As seen through the textured glass window, all distinction of time and place are rendered indistinct, yet the enduring grace and elegance of this object are clear.
Those who have visited the Gardiner Museum know that, in keeping with its preservation as a historic home, there are no informational placards such as there would be in a typical museum. So our volunteer wrote to a museum curator to enquire, and received this information: "Godfrey Evans, Keeper of Metalwork and Sculpture at the Royal Museums of Scotland, Edinburgh, examined this piece. He said that the piece is missing its defining element which would have been above the cup just above center.

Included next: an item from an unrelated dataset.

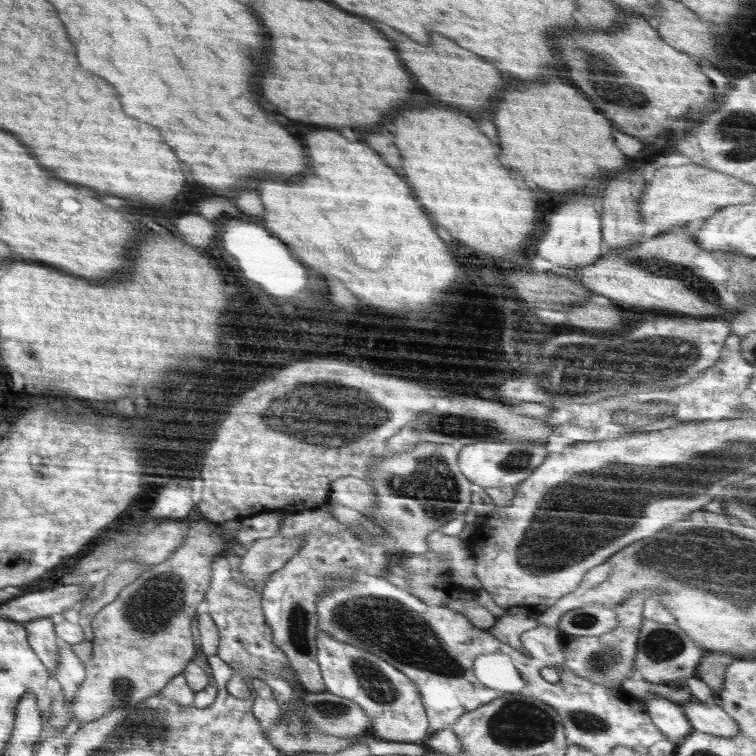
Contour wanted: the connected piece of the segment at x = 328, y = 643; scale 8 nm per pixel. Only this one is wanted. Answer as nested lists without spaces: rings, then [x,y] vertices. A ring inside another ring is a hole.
[[[327,632],[317,633],[317,663],[326,691],[358,702],[370,719],[371,733],[386,741],[420,743],[432,734],[419,688],[398,668],[379,656],[332,638]]]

It is [very likely a] north Italian bell casing (which would have had a hook from which the bell was suspended)." It is about three feet high and crafted of wrought iron.
Isabella Stewart Gardiner loved Italian culture and art and visited Italy often, bringing back with her the treasures that fill her Italianate-styled villa on Boston's Fenway. Just as the museum remains as an enduring record of her life-long passion for Italy art and style, so does Mozart's music, including the Requiem, convey the grace and elegance of Italian music, particularly the melodic riches of the Italian operatic style.
The combination of straight structural elements with the arabesque, vine-like extensions inspired the use of a combination of fonts in the promotional image. On Sunday, listen particularly for the intertwining melodies of the Recordare, as four solo voices trace melodic patterns that are remarkably like the curving traceries of this intriguing object.